The Fate of the West’s Water Rests on the Shoulders of This 27-Year-Old

When the highest stakes water negotiations in a century opened this fall, the largest, most powerful state — California — was represented by the youngest person at the table, a 27-year-old named John Brooks Hamby, who graduated from college barely four years ago.

In the short time since then, Hamby — who goes by J.B. — has risen from recent Stanford grad to candidate for his hometown irrigation district to chair of the Colorado River Board of California, a position that makes him the state’s lead negotiator for its rights to the West’s most important river.

With climate change dramatically shrinking the waterway’s flows, the seven states that share the river must now decide how to allocate deep, painful cuts in water use that will determine the future of communities across a huge swath of the country. Whether Hamby can navigate the reflexive defensiveness of this region’s hardened farmers matters not just to his own political future. It could determine the fate of a broad swath of the American West.

To the waterway’s power players and intelligentsia, whose annual meeting convenes Wednesday in Las Vegas, Hamby has come to represent the hope for a new way to resolve the generations-deep conflicts over the Colorado River.

It’s a heavy mantle for a 27-year-old whose prior work experience consists of a series of internships — two for Uber, one in Washington for a U.S senator, and one for the irrigation district’s legal department.

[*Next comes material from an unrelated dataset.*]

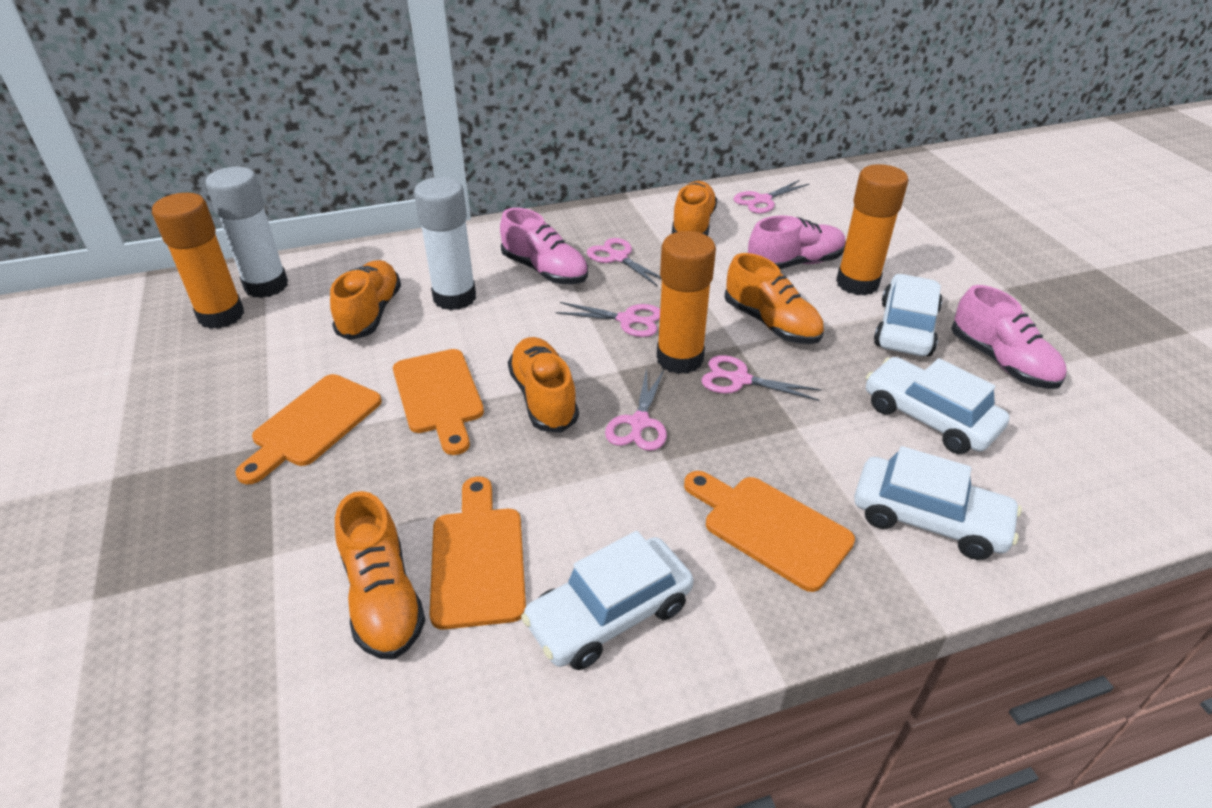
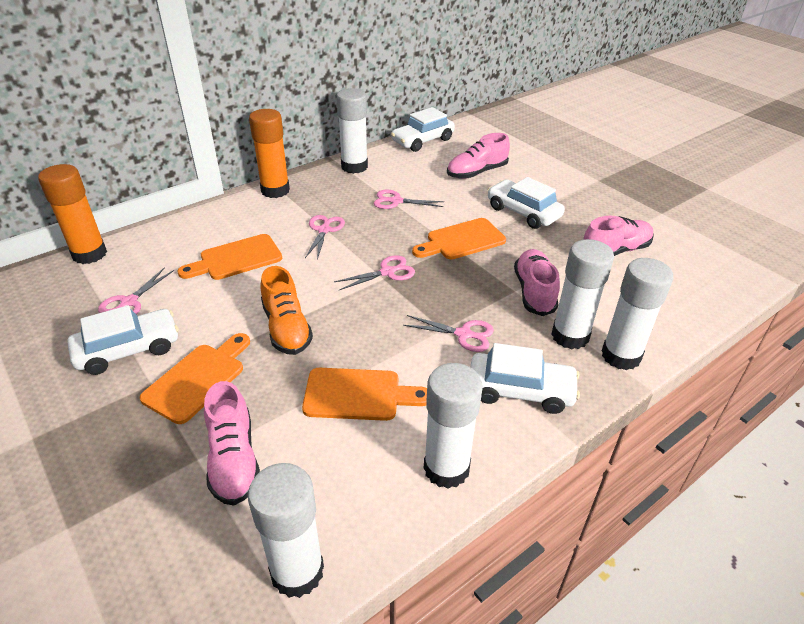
orange glue stick: [152,193,244,329] [657,231,716,374] [836,164,908,295] = 3 -> [38,164,107,264] [249,109,290,198] = 2
orange shoe: [330,260,401,340] [335,491,426,660] [508,337,579,433] [672,181,717,236] [724,253,824,344] = 5 -> [260,266,313,355] = 1
pink shoe: [500,208,588,284] [748,215,846,269] [951,285,1067,389] = 3 -> [204,381,260,505] [447,133,510,179] [514,249,560,316] [583,216,654,256] = 4
white glue stick: [205,167,288,298] [414,177,476,310] = 2 -> [248,463,324,598] [336,88,368,174] [424,363,483,489] [551,239,614,349] [602,258,673,370] = 5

It’s too simple to say that it’s a showdown between agriculture and cities, but that’s a central dynamic, and Hamby now finds himself on both sides of that divide. But the negotiation has a second dynamic as well; it also pits California, the largest of the states along the river, against the others, which have burgeoning cities and agricultural interests of their own that need water.

Whether the states can find a way through those competing interests will depend a lot on Hamby, who was elected in 2020 to the board of the Imperial Irrigation District — the mercurial entity that controls the enormous supply of water that turns this slice of the Sonoran Desert into some of the country’s most productive agricultural land — on promises to protect its rights. Under the 101-year-old compact that governs the river, they are among the most senior and legally protected.